桃花は笑っているのに、怖いと感じた。何より、それはお願いというよりも、命令されているようだった。

「何で、先輩にそんな事言われなきゃいけないんですか?」

沈黙を破ったのは不機嫌そうな柚子の声だった。友人の声に、槙は知らず詰めていた息を吐き出す。

「そんなに兄と花火大会に行きたいなら本人に言えばいいんじゃないですか?裏で槙に交渉するなんてせこい手使わないで。」

見下すようにため息混じりに話す柚子の態度に先ほどまで笑みを浮かべていた桃花の表情がすっと、冷たいものに変わる。

「ちょっと、あんた。樋野くんの妹だからって調子にのってない?」

「兄の妹だからって調子にのった事なんてありませんけど。先輩こそ、先輩だからって後輩に命令してくるのやめてくれません。部活の先輩ならまだしも、はっきり言って、あなた達と私達は無関係ですから。」

態度を改めることなく、すらすらと嫌みを返してくる柚子に桃花は今にも殴りかからんばかりだ。

「ゆ、柚子!」

「桃ちゃん、ストップ。」

ヒートアップしそうな2人を槙と梓が止める。梓に止められ、桃花はキッと、柚子を睨むが、柚子はもう興味が失せたかのように、桃花に視線を向けることはなかった。

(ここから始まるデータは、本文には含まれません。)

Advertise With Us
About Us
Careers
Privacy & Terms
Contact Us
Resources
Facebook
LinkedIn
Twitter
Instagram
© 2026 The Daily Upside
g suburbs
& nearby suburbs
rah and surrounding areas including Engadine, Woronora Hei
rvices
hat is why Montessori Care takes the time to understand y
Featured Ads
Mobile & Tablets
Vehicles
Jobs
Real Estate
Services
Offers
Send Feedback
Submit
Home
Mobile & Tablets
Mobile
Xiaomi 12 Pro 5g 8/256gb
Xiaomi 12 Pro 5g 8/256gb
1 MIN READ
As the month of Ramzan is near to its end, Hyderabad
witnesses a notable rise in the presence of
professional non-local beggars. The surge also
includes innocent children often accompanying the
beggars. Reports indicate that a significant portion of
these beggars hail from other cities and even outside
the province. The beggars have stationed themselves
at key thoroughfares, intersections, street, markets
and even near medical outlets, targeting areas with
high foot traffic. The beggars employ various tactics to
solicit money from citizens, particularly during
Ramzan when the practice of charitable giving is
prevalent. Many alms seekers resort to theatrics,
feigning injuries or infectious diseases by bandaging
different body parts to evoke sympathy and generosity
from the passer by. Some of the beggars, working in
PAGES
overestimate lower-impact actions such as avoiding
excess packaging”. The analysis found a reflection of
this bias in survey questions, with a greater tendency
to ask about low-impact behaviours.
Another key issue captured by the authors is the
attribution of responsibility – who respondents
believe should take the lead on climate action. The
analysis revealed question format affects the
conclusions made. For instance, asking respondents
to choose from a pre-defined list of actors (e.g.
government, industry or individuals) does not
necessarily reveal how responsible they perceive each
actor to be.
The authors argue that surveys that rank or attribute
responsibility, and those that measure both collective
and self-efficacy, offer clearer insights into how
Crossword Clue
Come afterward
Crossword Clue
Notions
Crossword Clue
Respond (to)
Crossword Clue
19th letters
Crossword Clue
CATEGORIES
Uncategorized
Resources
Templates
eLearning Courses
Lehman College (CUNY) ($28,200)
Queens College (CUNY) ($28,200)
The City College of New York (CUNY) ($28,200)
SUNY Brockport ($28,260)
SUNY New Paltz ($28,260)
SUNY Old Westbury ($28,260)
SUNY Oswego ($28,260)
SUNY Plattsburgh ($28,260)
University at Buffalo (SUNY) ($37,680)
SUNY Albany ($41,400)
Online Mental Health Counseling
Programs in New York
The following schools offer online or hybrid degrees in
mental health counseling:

「あの、ごめんね。私、千夏くんを花火大会に誘ったら、槙ちゃんと行くからって断られてしまって・・・。」

「それで、槙ちゃんに直接交渉しに来たんですか?」

「・・・・・・うん。あの、桃ちゃんは私の為に言ってくれただけで、悪気はなくてね・・・。」

「三田先輩。偽善者ぶったって、あなたが槙ちゃんを傷つけた事に変わりはないですよ。・・・・・・帰ろう。」

柚子を突っつき、出るように促し、「槙ちゃん。」と、呆然としている槙に声を掛ける。槙は、こくり、と頷くと席を立ち、柚子と杏子に続こうとした。その腕を梓が掴んで引き留める。

「お願い。私、やっと勇気を出して誘ったの。槙ちゃんは妹みたいな存在なんだから、いつでも一緒にいられるじゃない。千夏くんだって言ってたよ!槙は妹たちと同じくらい大切だって!あなたは、妹としか見られてないんだよ。」

梓の紡ぐ言葉全てが槙の心を抉る。千夏が、槙を周りの人間になんと言っているかなんて聞きたくなかった。知りたくなかった。

「いい加減にしてください。みっともない。」

槙の腕を掴んでいた梓の手を杏子が引きはがし、庇うように間に入る。

「みっともなくたっていい!だってしょうがないじゃない、好きなのよ!諦めきれないんだもの!」

瞳に涙を浮かべてそうはっきりと言う梓に、この人も、今の関係を変える為に必死なのだとわかる。同じ人を好きだから、彼女の気持ちだって痛いほどわかる。

(でも、それでも・・・。)

「すみません、三田先輩。私も、やっと勇気を出して誘ったんです。だから、譲れません。」

真っ直ぐに梓を見つめ、一度頭を下げて槙は背を向けた。